Despite this, at least once every three weeks I undergo a strange mutation, in which I metamorphose from the usual tubby, hairy-legged caterpillar into a delicately feminine butterfly. I do something quintessentially girly. I make myself a brew, grab the biscuit barrel, and sit down in front of my favourite film of all time, Brief Encounter.
No, keep reading. Honestly.
Brief Encounter was written by Noel Coward, and has a soundtrack by Rachmaninov. That alone should be enough to make anyone's heart thrill. The cast includes the iconic Joyce Carey, the frailly beautiful Celia Johnson and the charming Trevor Howard, and features steam trains, starkly alluring Utility suits and explicit footage of Bath buns. And as if this wasn't enough, there is Plot.
Fraught, tense and understatedly tragic, Brief Encounter is as compelling today as it was in 1945. Time and again I've watched Laura and Alec meet, fight and resist mutual attraction, finally giving in only to be forced to forsake the brief happiness they've found amid the drabness of wartime.

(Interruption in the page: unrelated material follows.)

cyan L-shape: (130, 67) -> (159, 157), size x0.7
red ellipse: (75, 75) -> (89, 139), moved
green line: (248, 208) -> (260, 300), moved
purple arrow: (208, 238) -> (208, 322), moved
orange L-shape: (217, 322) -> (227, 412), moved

Broken, they return to their marriages in a desperate attempt to forget the happiness that was so easily found elsewhere. Brief Encounter is unique; it is the only film which consistently makes me cry.

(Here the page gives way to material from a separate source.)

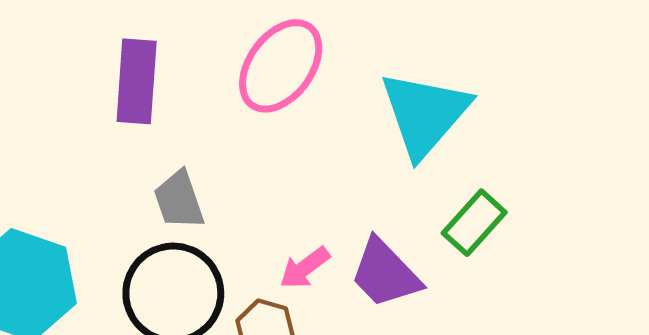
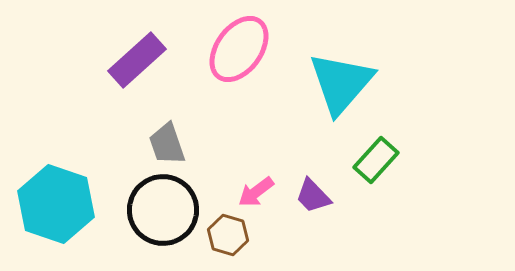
purple rectangle: (137, 81) -> (137, 60), turned 44
purple trapezoid: (385, 273) -> (313, 196), size x0.7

Now I don't cry at films, ever. (Except ET, and that's between us, right?) In fact I find the normal weepy chick flicks putridly self-indulgent. It's the restraint that Laura and Alec show that affects me so deeply. It's always the same scene that does it, too; when Alec first confesses that he has fallen in love with Laura, and she admits, honestly and straightforwardly, that she feels the same. And is brave enough to flout the swell of violins, the Hollywood gospel that love is all that matters. "It isn't. Other things matter too, like honesty and decency and self-respect..." Laura flounders on, through the morass of feelings too big and too wild to be corralled by words, "We must forget that we've said what we've said. There's still time - if we control ourselves, and behave like ordinary, decent human beings - there's still time -" And at this, she begins to cry, recognising the hopeless situation in which she has found herself, and been completely overwhelmed by, like someone trying to mop up the sea with a dishcloth.
And there, I howl like a woman hunted down by the hormone hounds. Every time. The Jaffa cake melting, forgotten, in my hand, tears splashing into my brew, I cry. In those ninety minutes, I am a Proper Girl. Then Laura returns to her boring husband, the Rachmaninov swells to an end, the credits roll, and I go back to scratching myself and drinking lager from the can.